Daarna brachten Liv Leeman, coördinator van ‘Kindereflex’ en maatschappelijk werker, en Tim Stroobants, Directeur Vlaams Expertisecentrum kindermishandeling en psycholoog, het verhaal van de ‘Kindreflex’. De essentie van deze methodiek bestaat erin dat we als professionals de kinderen zien in elk verhaal. De ‘Kindreflex’ heeft een brede scope en streeft twee doelstellingen na. Ten eerste wil het hulpverleners stimuleren om met volwassen cliënten een positief gesprek te voeren over ouderschap. Ten tweede wil het de hulpverleners helpen om verontrustende gezinssituaties te detecteren en waar nodig de veiligheid zo snel mogelijk te herstellen. De sprekers vertelden dat het relevant is in het kader van het Kinderrechtenverdrag, immers blijkt uit internationaal onderzoek dat ongeveer 15% minderjarigen opgroeit in risicovolle situaties.

De online studiedag werd afgesloten door de laatste gastspreker Bart Weustenraad, teamcoördinator in het Vertrouwenscentrum Kindermishandeling (VK) Antwerpen en Systeem Psychotherapeut. Het VK werkt zowel met daders als slachtoffers, waarbij het samenwerken maakt dat er nog meer kan gebeuren in de gezinnen.

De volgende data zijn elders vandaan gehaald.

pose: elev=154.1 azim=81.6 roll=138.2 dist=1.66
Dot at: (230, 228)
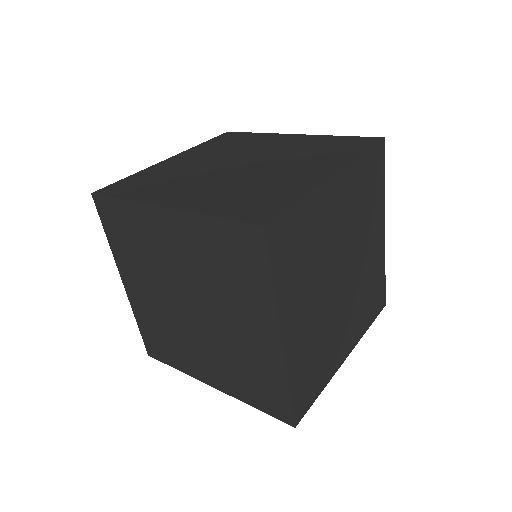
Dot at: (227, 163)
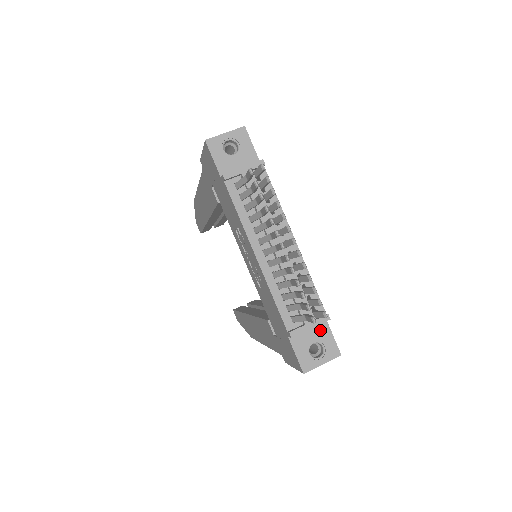
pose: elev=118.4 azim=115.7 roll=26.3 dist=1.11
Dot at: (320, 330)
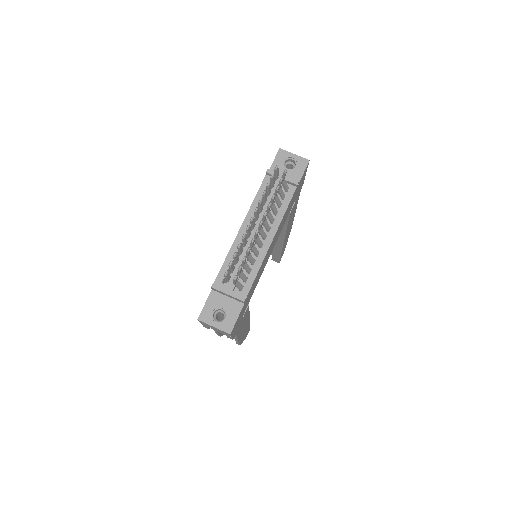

Het belang van het kind wordt vooropgesteld met focus op de veiligheid, het bevorderen van de ontwikkelingskansen en herstelgericht werken. De aanpak binnen het VK bestaat uit drie belangrijke bouwstenen: veiligheid in de brede zin, samenwerking en verantwoordelijkheid en trauma responsief werken met het gezin. Daarnaast bestaat de herstelgerichte methodiek uit drie fase. Een voorbereidende fase waarin een brief wordt geschreven en dit vormt ook de basis van de verdere begeleiding. Vervolgens maken zowel de plegers als het slachtoffer drie tekeningen die gaan over de periode rond het misbruik, de onthulling en vandaag de dag. In de laatste fase brengen ze de pleger en het slachtoffer samen om hun tekeningen en brief te bespreken. Bart Weustenraad visualiseerde deze drie fasen door een casus te gebruiken die hijzelf begeleid heeft. Tot slot, eindigt de spreker zijn presentatie met het citaat: ‘Een schip moet maar een paar graden van koers veranderen en je komt in een andere haven.’

 

 

 

 

Voorblad UFClogo

2

3

Pagina onlineworkshop

Download de volledige brochure

 

SCHRIJF HIER IN!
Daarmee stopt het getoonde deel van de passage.